• _Study text_:
┄┄┄┄┄┄┄┄┄┄

Howard suggested that I personally find 30 friends who would give him $1.67 each for these tapes so he could at least break even on this venture.
I discovered that I didn’t have thirty friends.
I did have six friends who collectively purchased seven tapes. The other 23 tapes hung around that store until summer when Howard sold ‘em for $0.50 each that during a sidewalk sale. We kept the theft-proof space-age plastic bubble display case in the storeroom for a while, but it was hard to stack things on it because of that big plastic bubble. We finally tossed it out.
My first experience as a marketing authority was a total failure. But, as I said, we don’t learn much from our successes. It’s failure that makes experience so valuable.
This particular episode of Chuck history has delivered four valuable lessons.
Point Number One: a single ad in isolation isn’t going to accomplish much of anything. Ads work best when their message gets repeated, again and again, until people know that message by heart.
Lesson Number One: Never bet the farm on a single ad.
Point Number Two: some markets are seasonal. Some are ridiculously seasonal. In the case of a college student body, they tend to start leaving for home about eight days before Christmas, which would be the 17th. By the 21st (when our ad was published) the campus was empty.
Lesson Number Two: Learn the seasonality of your market.

┄┄┄┄┄┄┄┄┄┄

• _Listed records_:
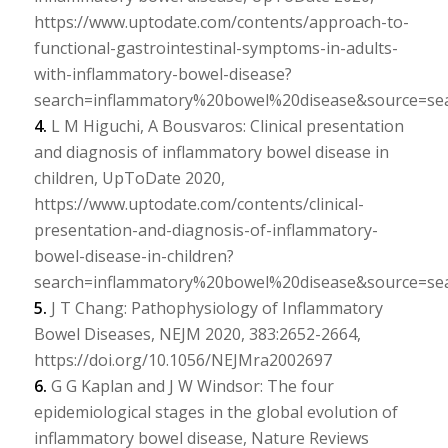
https://www.uptodate.com/contents/approach-to-
functional-gastrointestinal-symptoms-in-adults-
with-inflammatory-bowel-disease?
search=inflammatory%20bowel%20disease&source=sear
4.
L M Higuchi, A Bousvaros: Clinical presentation
and diagnosis of inflammatory bowel disease in
children, UpToDate 2020,
https://www.uptodate.com/contents/clinical-
presentation-and-diagnosis-of-inflammatory-
bowel-disease-in-children?
search=inflammatory%20bowel%20disease&source=sear
5.
J T Chang: Pathophysiology of Inflammatory
Bowel Diseases, NEJM 2020, 383:2652-2664,
https://doi.org/10.1056/NEJMra2002697
6.
G G Kaplan and J W Windsor: The four
epidemiological stages in the global evolution of
inflammatory bowel disease, Nature Reviews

┄┄┄┄┄┄┄┄┄┄

State whether each statement agrees with the account of the tape venture, answering yes or no and quoting the words of the account that settle it.
1. Six friends bought seven tapes between them.
2. The display case stayed in the storeroom for good.
3. The ad came out when the campus was already empty.

• _Answer to the exercise_:
1. Yes: "I did have six friends who collectively purchased seven tapes."
2. No: "We finally tossed it out."
3. Yes: "By the 21st (when our ad was published) the campus was empty."